Dans le petit salon gisaient les corps de nos deux cousins morts. Les militaires nous firent descendre et le cauchemar continua. Au bas de l’escalier se trouvait le corps d’un des gardes de corps de papa, le sergent Badje. Plus loin le corps d’un oncle maternel, Moussa Kao, celui d’une tante de maman et d’autres… C’était vraiment une vision cauchemardesque et nous avions tous l’impression d’un cauchemar et que nous allions nous réveiller, mais hélas…

Nous avons été conduits dans la cour du Palais puis nous avons été escortés par des militaires devant le grand portail du Palais, là nous avons été alignés comme du bétail, et le lieutenant Ousseïni donna l’ordre de nous liquider, oui, ce fut son expression : « liquidez les enfants ». J’étais occupée à essayer de calmer ma sœur cadette qui venait d’apprendre, comme tous ceux qui ne le savaient pas encore, que maman n’était plus de ce monde. Et c’était la désolation, la consternation, la stupeur. Hadiza n’arrêtait pas de réclamer Maman, Moumouni ne disait pas un mot, il resta ainsi pendant plusieurs jours, et jusqu’à ce jour il a encore des séquelles de ces terribles moments.

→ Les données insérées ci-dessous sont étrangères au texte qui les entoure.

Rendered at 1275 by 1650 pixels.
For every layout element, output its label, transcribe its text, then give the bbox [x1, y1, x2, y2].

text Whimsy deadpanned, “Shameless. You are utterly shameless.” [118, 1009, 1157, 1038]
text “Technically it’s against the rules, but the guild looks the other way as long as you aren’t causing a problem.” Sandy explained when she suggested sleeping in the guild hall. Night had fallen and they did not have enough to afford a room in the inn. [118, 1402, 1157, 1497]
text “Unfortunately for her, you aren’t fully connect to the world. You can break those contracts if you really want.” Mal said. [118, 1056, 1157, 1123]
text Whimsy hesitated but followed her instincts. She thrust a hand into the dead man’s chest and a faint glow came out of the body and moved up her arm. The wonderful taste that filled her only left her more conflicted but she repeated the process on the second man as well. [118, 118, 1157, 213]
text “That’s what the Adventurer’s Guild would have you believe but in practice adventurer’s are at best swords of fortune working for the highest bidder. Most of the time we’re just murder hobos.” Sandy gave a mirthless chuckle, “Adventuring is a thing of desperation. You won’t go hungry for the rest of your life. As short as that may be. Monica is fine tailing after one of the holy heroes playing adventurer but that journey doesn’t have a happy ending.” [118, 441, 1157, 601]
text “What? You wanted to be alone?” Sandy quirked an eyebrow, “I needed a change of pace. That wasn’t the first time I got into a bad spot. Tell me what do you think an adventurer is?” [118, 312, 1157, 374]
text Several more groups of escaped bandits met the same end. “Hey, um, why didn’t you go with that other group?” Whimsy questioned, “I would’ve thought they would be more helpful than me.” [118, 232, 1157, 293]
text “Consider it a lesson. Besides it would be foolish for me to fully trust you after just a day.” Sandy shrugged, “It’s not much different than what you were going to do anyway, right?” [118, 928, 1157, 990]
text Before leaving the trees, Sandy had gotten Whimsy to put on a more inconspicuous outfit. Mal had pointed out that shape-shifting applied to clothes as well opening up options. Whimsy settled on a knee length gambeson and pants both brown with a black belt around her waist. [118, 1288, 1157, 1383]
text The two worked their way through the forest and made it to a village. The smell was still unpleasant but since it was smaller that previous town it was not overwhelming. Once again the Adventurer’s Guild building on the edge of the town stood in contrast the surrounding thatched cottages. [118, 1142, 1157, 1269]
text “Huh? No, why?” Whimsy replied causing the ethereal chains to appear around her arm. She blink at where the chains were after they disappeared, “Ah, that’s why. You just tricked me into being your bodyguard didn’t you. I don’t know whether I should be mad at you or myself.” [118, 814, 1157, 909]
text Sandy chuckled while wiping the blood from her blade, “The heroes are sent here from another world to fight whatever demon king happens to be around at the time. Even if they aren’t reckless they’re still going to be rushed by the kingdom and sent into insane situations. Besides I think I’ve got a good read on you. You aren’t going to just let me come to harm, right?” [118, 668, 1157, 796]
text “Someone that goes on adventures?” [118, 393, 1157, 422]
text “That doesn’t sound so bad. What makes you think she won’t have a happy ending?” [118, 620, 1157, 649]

Il y eut un contre-ordre donné par Cyril Gabriel : « Qui vous a dit de tuer les enfants ? Conduisez-les chez leur grand-mère. » Il s’agissait de notre grand-mère maternelle qui était avec nous au Palais. Nous sommes arrivées auprès de notre grand-mère maternelle qui ne savait pas que sa fille était morte, et ne l’a su que beaucoup plus tard. Les militaires s’attelaient à entasser les corps les uns sur les autres. Les militaires demandèrent à notre grand-mère et à son époux de les suivre. Ils les firent monter à bord d’une land-Rover pick-up.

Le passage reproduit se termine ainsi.